Stored data entries:
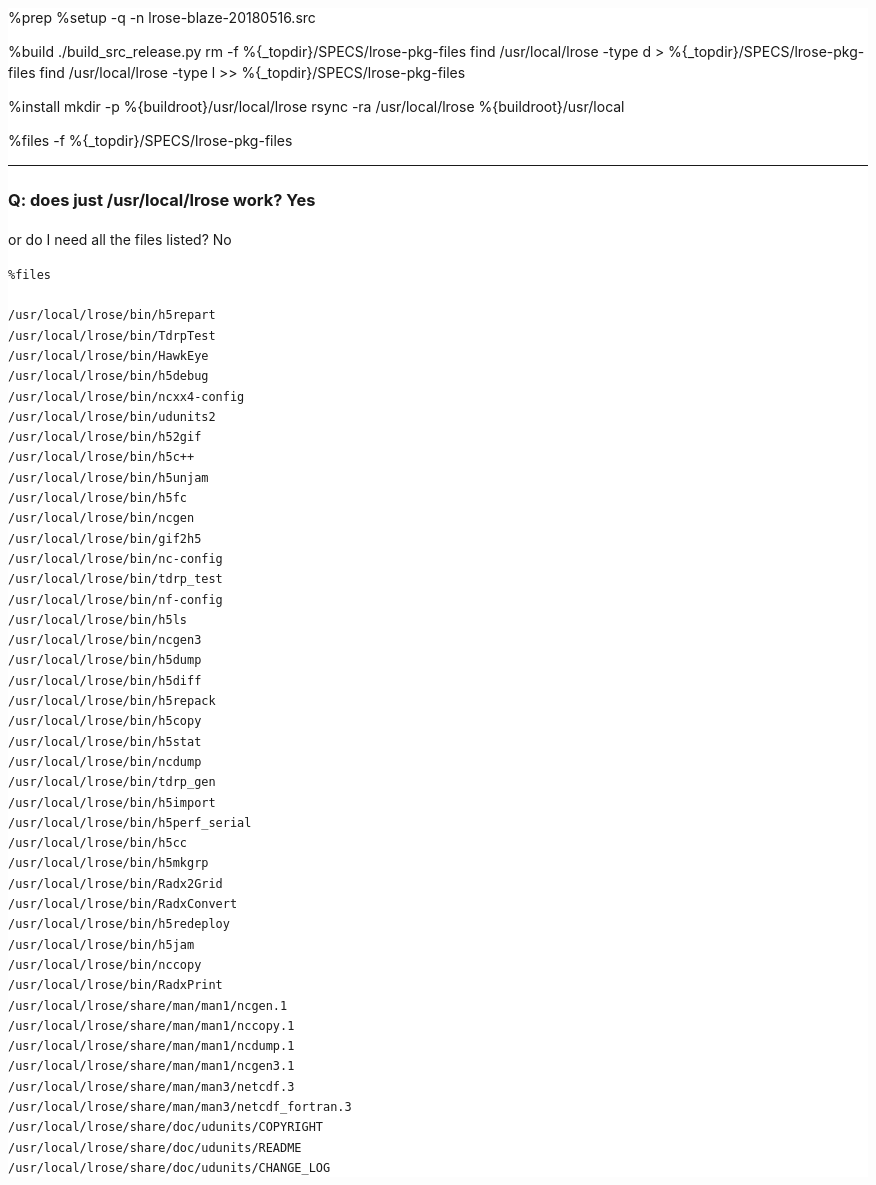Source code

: %prep
%setup -q -n lrose-blaze-20180516.src
 
%build
./build_src_release.py
rm -f %{_topdir}/SPECS/lrose-pkg-files
find /usr/local/lrose -type d > %{_topdir}/SPECS/lrose-pkg-files
find /usr/local/lrose -type l >> %{_topdir}/SPECS/lrose-pkg-files

%install
mkdir -p %{buildroot}/usr/local/lrose
rsync -ra /usr/local/lrose %{buildroot}/usr/local

%files -f %{_topdir}/SPECS/lrose-pkg-files

-----------

### Q: does just /usr/local/lrose work? Yes
or do I need all the files listed? No
```
%files

/usr/local/lrose/bin/h5repart
/usr/local/lrose/bin/TdrpTest
/usr/local/lrose/bin/HawkEye
/usr/local/lrose/bin/h5debug
/usr/local/lrose/bin/ncxx4-config
/usr/local/lrose/bin/udunits2
/usr/local/lrose/bin/h52gif
/usr/local/lrose/bin/h5c++
/usr/local/lrose/bin/h5unjam
/usr/local/lrose/bin/h5fc
/usr/local/lrose/bin/ncgen
/usr/local/lrose/bin/gif2h5
/usr/local/lrose/bin/nc-config
/usr/local/lrose/bin/tdrp_test
/usr/local/lrose/bin/nf-config
/usr/local/lrose/bin/h5ls
/usr/local/lrose/bin/ncgen3
/usr/local/lrose/bin/h5dump
/usr/local/lrose/bin/h5diff
/usr/local/lrose/bin/h5repack
/usr/local/lrose/bin/h5copy
/usr/local/lrose/bin/h5stat
/usr/local/lrose/bin/ncdump
/usr/local/lrose/bin/tdrp_gen
/usr/local/lrose/bin/h5import
/usr/local/lrose/bin/h5perf_serial
/usr/local/lrose/bin/h5cc
/usr/local/lrose/bin/h5mkgrp
/usr/local/lrose/bin/Radx2Grid
/usr/local/lrose/bin/RadxConvert
/usr/local/lrose/bin/h5redeploy
/usr/local/lrose/bin/h5jam
/usr/local/lrose/bin/nccopy
/usr/local/lrose/bin/RadxPrint
/usr/local/lrose/share/man/man1/ncgen.1
/usr/local/lrose/share/man/man1/nccopy.1
/usr/local/lrose/share/man/man1/ncdump.1
/usr/local/lrose/share/man/man1/ncgen3.1
/usr/local/lrose/share/man/man3/netcdf.3
/usr/local/lrose/share/man/man3/netcdf_fortran.3
/usr/local/lrose/share/doc/udunits/COPYRIGHT
/usr/local/lrose/share/doc/udunits/README
/usr/local/lrose/share/doc/udunits/CHANGE_LOG
```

_YOUR INSTRUCTIONS_
Take every line above carrying "type" and return it.

_TASK SOLUTION_
find /usr/local/lrose -type d > %{_topdir}/SPECS/lrose-pkg-files
find /usr/local/lrose -type l >> %{_topdir}/SPECS/lrose-pkg-files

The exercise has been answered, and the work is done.